If I have two 10k's dividing the voltage (9Vcc) I get 4.5V in between the two R's, right? Now, theory says that if I provide a load of 1M in between the two R's, I'd get something like 4.47 V. So far for theory. Now, *my* practice.

I put it on the board like this:


9V+-----10k
|         |
|         y ----1M---x
|         |
-------10k

Now, if I measure with my DMM at point y, I get indeed the mentioned 4.5 V. But if I measure at point x, then I get 2.37V, where theory predicts 4.47. I'm sure this is an error on my side, but I don't see/understand it yet.

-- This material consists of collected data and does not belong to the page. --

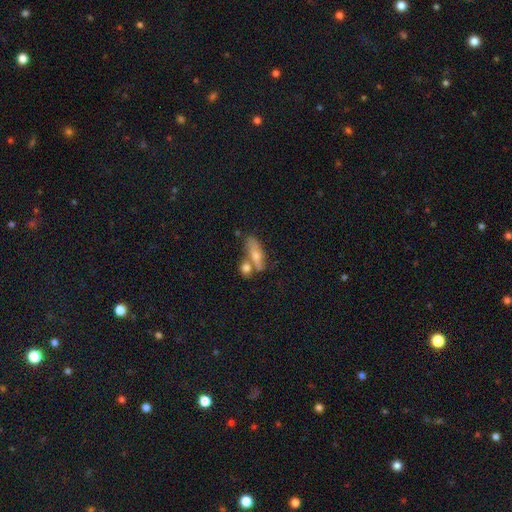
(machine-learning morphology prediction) smooth-or-featured: smooth: 58% | featured or disk: 32% | star or artifact: 10%
  how-rounded: in between: 54% | cigar-shaped: 40% | round: 6%
  merging: none: 44% | merger: 34% | minor disturbance: 14% | major disturbance: 7%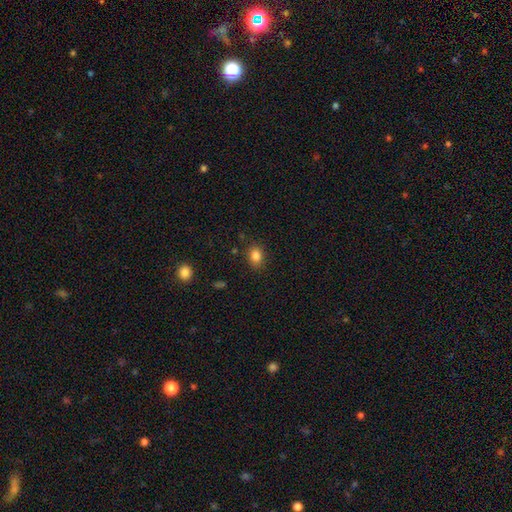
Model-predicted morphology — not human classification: smooth_or_featured: smooth (p=0.84) [alt: star or artifact p=0.11]
how_rounded: in between (p=0.60) [alt: round p=0.39]
merging: none (p=0.84) [alt: minor disturbance p=0.12]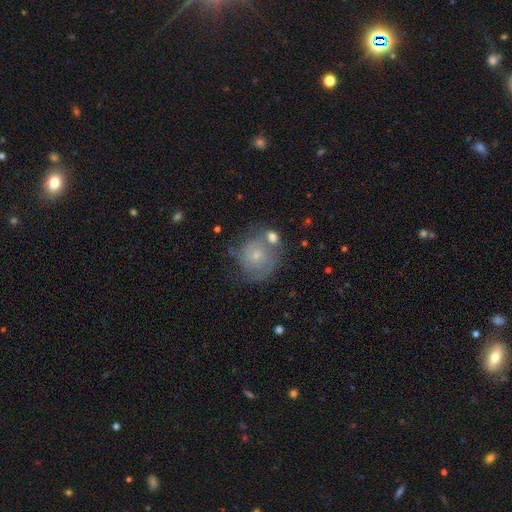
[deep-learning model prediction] Smooth or featured?
  - featured or disk: 68% *
  - smooth: 24%
  - star or artifact: 8%
Edge-on disk?
  - no: 98% *
  - yes: 2%
Bar?
  - no: 76% *
  - weak: 21%
  - strong: 3%
Spiral arms?
  - yes: 87% *
  - no: 13%
Spiral winding?
  - tight: 61% *
  - medium: 30%
  - loose: 9%
Spiral arm count?
  - can't tell: 37% *
  - 2: 28%
  - 3: 18%
  - 1: 6%
  - 4: 6%
  - more than 4: 4%
Bulge size?
  - small: 73% *
  - moderate: 22%
  - none: 3%
  - large: 1%
  - dominant: 1%
Merging?
  - none: 53% *
  - minor disturbance: 20%
  - merger: 15%
  - major disturbance: 11%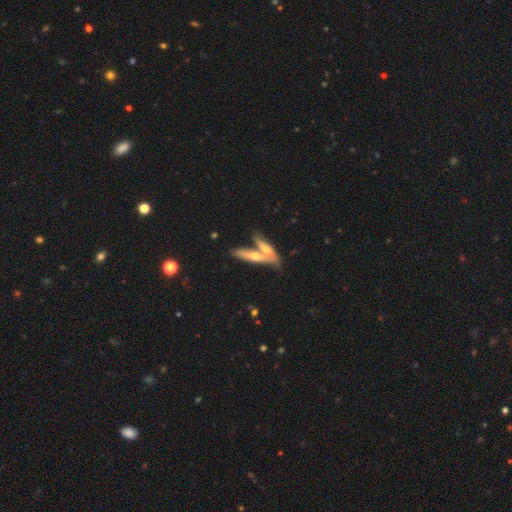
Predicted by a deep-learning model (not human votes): Smooth or featured? featured or disk (49%)
Merging? merger (46%)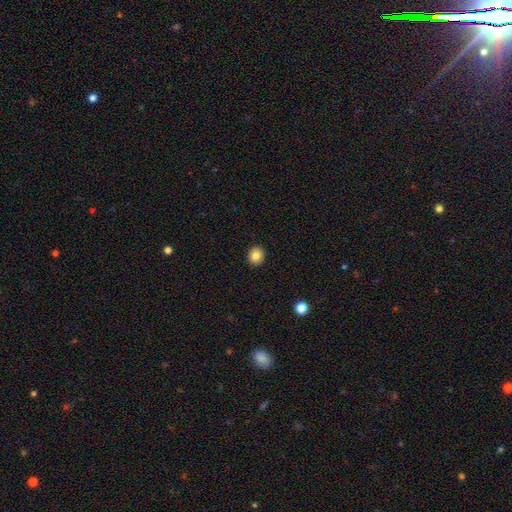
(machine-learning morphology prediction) This appears to be a smooth galaxy with no disk features (84%) that is round (86%). Merging: none (93%).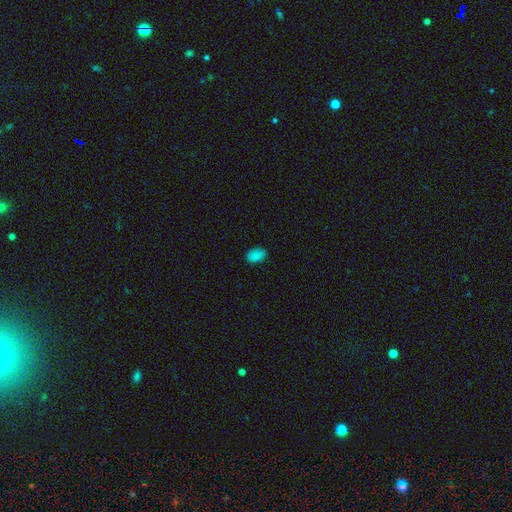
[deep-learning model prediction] This is clearly a smooth galaxy (85%). How rounded: clearly in between (88%). Merging: clearly none (85%).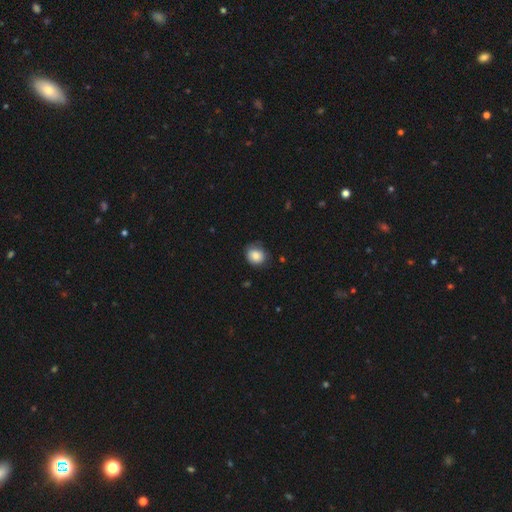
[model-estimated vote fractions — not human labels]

Anyone to shed some light?

[brett]

Hi
your multimeter has a resistance of about 1M.
So while it "nominally" reads 4.5V, it actually is reading only half of the 4.5V (ie 4.5V x 1M/(1M+1M)), or about 2.25V.

Better quality DMMs have an input impedance of 10M or more, so that the problem is only encountered when measuring very high impedances.
cheers

[Auke Haarsma]

thanks for your reply. If I understand correctly, my DMM is not suited for measuring circuits under a load of ~1M or more.  Could I simply increase the resistance of my DMM by placing a 10M resistance (eg.) between the probe and the circuit I'm measuring?

[Paul Perry (Frostwave)]

thanks for your reply. If I understand correctly, my DMM is not suited for measuring circuits under a load of ~1M or more.  Could I simply increase the resistance of my DMM by placing a 10M resistance (eg.) between the probe and the circuit I'm measuring?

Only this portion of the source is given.